Uiterlijk vier weken na afloop van de periode waarvoor de tegemoetkoming is verleend, dient de ouder (eventueel door tussenkomst van het kindercentrum of gastouderbureau) een overzicht van de feitelijke kosten in te leveren. Vervolgens zal het college binnen acht weken na ontvangst van het overzicht de tegemoetkoming definitief vaststellen.

Artikel 7 Verrekening met de betalingen

Dit artikel regelt de uitbetaling van het nog te betalen deel van de tegemoetkoming. Als de gemeente een ouder een hoger bedrag heeft uitgekeerd dan waarop deze recht heeft, kan de gemeente het te veel betaalde bedrag terugvorderen.

Artikel 8 Inlichtingenplicht

In dit artikel is voor de vaststelling en verstrekking van een tegemoetkoming een inlichtingenplicht opgenomen voor de ontvanger van de tegemoetkoming. Zie voor de specifieke (uiteenlopende) gevolgen van het niet nakomen van deze verplichting de artikelen 9 en 10 van deze beleidsregel.
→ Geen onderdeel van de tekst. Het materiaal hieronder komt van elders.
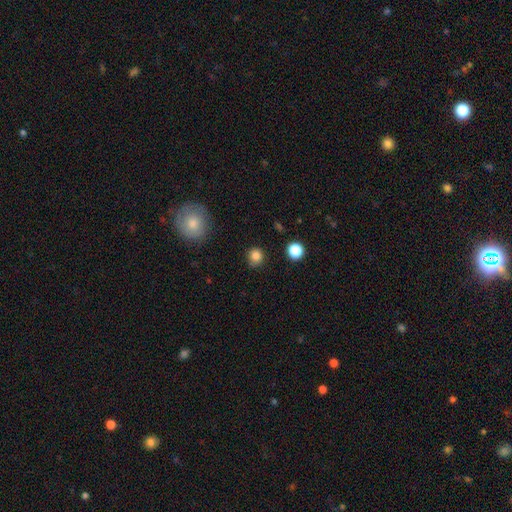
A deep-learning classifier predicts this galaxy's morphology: The model was most divided on "merging": none: 83%, minor disturbance: 12%, major disturbance: 3%, merger: 2%. More confident: how rounded — round (88%); smooth or featured — smooth (83%).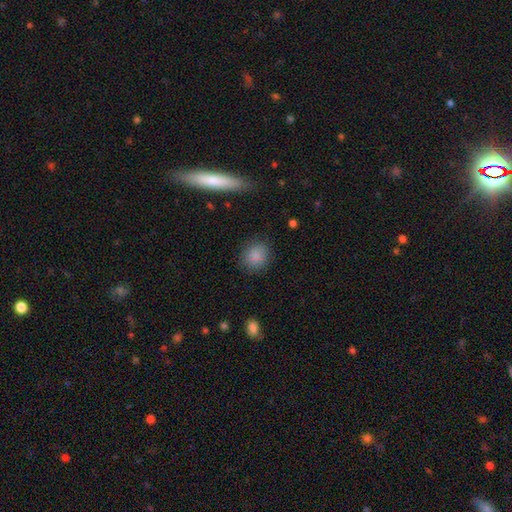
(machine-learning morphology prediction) A smooth galaxy with no disk features (85%) that is round (81%).

Vote fractions:
- Smooth or featured? smooth: 85% / star or artifact: 10% / featured or disk: 5%
- How rounded? round: 81% / in between: 17% / cigar-shaped: 1%
- Merging? none: 85% / minor disturbance: 10% / major disturbance: 3% / merger: 1%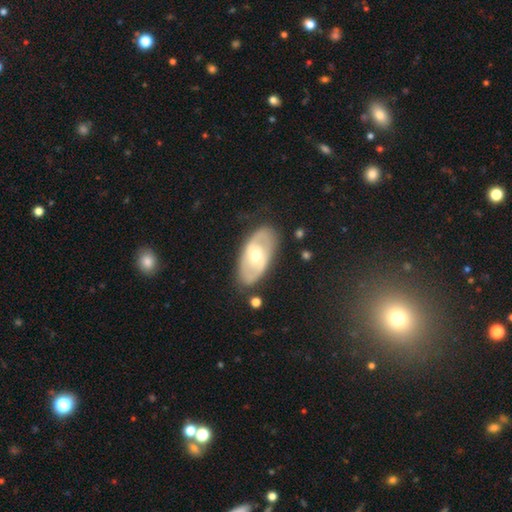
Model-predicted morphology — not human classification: This appears to be a featured or disk galaxy (64%) with no bar (58%), no spiral arms (54%) and a moderate central bulge (63%). Merging: none (79%).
Artikel 9 Herziening en intrekking

Het college kan per individuele situatie op grond van de reden van ten onrechte verstrekte tegemoetkoming, de mate van financiële benadeling en de omstandigheden van een uitkeringsgerechtigde besluiten al dan niet tot herziening of intrekking over te gaan. Indien tot herziening of intrekking besloten wordt, vereist het gebruik maken van deze bevoegdheid echter wel een zorgvuldig onderzoek en rapportage alsmede een beschikking die specifiek gemotiveerd is.

Artikel 10 Terugvordering

Het college kan per individuele situatie op grond van de reden van ten onrechte verstrekte tegemoetkoming, de mate van financiële benadeling en de omstandigheden van een uitkeringsgerechtigde besluiten al dan niet tot terugvordering over te gaan. Indien tot terugvordering besloten wordt, vereist het gebruik maken van deze bevoegdheid een zorgvuldig onderzoek en rapportage alsmede een beschikking die specifiek gemotiveerd is.

Artikel 11 Slotbepalingen

Dit artikel behoeft geen toelichting.